Aim:
Put every line of the listing below into a numbered list, skipping any blank lines.

Extracted records:
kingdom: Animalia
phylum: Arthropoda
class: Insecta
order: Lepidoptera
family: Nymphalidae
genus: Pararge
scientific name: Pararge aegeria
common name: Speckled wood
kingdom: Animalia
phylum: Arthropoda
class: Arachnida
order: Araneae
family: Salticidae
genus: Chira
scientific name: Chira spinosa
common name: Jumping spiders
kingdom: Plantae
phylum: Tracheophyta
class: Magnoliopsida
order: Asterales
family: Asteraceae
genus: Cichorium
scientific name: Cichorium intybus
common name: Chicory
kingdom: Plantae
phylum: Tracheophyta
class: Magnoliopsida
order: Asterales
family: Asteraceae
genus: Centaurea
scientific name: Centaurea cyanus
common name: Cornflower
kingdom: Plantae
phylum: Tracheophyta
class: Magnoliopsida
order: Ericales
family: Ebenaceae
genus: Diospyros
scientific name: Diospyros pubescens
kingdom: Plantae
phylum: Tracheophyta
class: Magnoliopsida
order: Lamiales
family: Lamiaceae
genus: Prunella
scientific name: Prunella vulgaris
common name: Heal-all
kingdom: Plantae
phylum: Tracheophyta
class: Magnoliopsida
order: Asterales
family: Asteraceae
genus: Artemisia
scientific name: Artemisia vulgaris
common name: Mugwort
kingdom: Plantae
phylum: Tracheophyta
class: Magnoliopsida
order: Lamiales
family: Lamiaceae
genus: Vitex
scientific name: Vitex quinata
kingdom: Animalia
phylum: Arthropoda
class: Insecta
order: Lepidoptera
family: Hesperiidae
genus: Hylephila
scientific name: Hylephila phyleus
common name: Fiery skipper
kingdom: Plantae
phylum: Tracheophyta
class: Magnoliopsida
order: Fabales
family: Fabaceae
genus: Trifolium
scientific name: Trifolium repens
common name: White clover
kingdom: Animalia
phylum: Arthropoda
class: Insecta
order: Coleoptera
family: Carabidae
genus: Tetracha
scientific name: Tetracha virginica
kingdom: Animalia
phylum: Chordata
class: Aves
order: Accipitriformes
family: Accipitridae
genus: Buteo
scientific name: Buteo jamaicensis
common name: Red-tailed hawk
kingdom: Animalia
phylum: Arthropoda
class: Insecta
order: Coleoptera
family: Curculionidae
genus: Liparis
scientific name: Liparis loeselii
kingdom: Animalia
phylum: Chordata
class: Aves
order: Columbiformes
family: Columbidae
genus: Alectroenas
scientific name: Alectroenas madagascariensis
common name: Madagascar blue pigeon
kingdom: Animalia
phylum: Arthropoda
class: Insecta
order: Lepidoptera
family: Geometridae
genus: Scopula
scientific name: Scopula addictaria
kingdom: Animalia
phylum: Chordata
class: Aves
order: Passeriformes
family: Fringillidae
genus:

The completed task:
1. kingdom: Animalia
2. phylum: Arthropoda
3. class: Insecta
4. order: Lepidoptera
5. family: Nymphalidae
6. genus: Pararge
7. scientific name: Pararge aegeria
8. common name: Speckled wood
9. kingdom: Animalia
10. phylum: Arthropoda
11. class: Arachnida
12. order: Araneae
13. family: Salticidae
14. genus: Chira
15. scientific name: Chira spinosa
16. common name: Jumping spiders
17. kingdom: Plantae
18. phylum: Tracheophyta
19. class: Magnoliopsida
20. order: Asterales
21. family: Asteraceae
22. genus: Cichorium
23. scientific name: Cichorium intybus
24. common name: Chicory
25. kingdom: Plantae
26. phylum: Tracheophyta
27. class: Magnoliopsida
28. order: Asterales
29. family: Asteraceae
30. genus: Centaurea
31. scientific name: Centaurea cyanus
32. common name: Cornflower
33. kingdom: Plantae
34. phylum: Tracheophyta
35. class: Magnoliopsida
36. order: Ericales
37. family: Ebenaceae
38. genus: Diospyros
39. scientific name: Diospyros pubescens
40. kingdom: Plantae
41. phylum: Tracheophyta
42. class: Magnoliopsida
43. order: Lamiales
44. family: Lamiaceae
45. genus: Prunella
46. scientific name: Prunella vulgaris
47. common name: Heal-all
48. kingdom: Plantae
49. phylum: Tracheophyta
50. class: Magnoliopsida
51. order: Asterales
52. family: Asteraceae
53. genus: Artemisia
54. scientific name: Artemisia vulgaris
55. common name: Mugwort
56. kingdom: Plantae
57. phylum: Tracheophyta
58. class: Magnoliopsida
59. order: Lamiales
60. family: Lamiaceae
61. genus: Vitex
62. scientific name: Vitex quinata
63. kingdom: Animalia
64. phylum: Arthropoda
65. class: Insecta
66. order: Lepidoptera
67. family: Hesperiidae
68. genus: Hylephila
69. scientific name: Hylephila phyleus
70. common name: Fiery skipper
71. kingdom: Plantae
72. phylum: Tracheophyta
73. class: Magnoliopsida
74. order: Fabales
75. family: Fabaceae
76. genus: Trifolium
77. scientific name: Trifolium repens
78. common name: White clover
79. kingdom: Animalia
80. phylum: Arthropoda
81. class: Insecta
82. order: Coleoptera
83. family: Carabidae
84. genus: Tetracha
85. scientific name: Tetracha virginica
86. kingdom: Animalia
87. phylum: Chordata
88. class: Aves
89. order: Accipitriformes
90. family: Accipitridae
91. genus: Buteo
92. scientific name: Buteo jamaicensis
93. common name: Red-tailed hawk
94. kingdom: Animalia
95. phylum: Arthropoda
96. class: Insecta
97. order: Coleoptera
98. family: Curculionidae
99. genus: Liparis
100. scientific name: Liparis loeselii
101. kingdom: Animalia
102. phylum: Chordata
103. class: Aves
104. order: Columbiformes
105. family: Columbidae
106. genus: Alectroenas
107. scientific name: Alectroenas madagascariensis
108. common name: Madagascar blue pigeon
109. kingdom: Animalia
110. phylum: Arthropoda
111. class: Insecta
112. order: Lepidoptera
113. family: Geometridae
114. genus: Scopula
115. scientific name: Scopula addictaria
116. kingdom: Animalia
117. phylum: Chordata
118. class: Aves
119. order: Passeriformes
120. family: Fringillidae
121. genus:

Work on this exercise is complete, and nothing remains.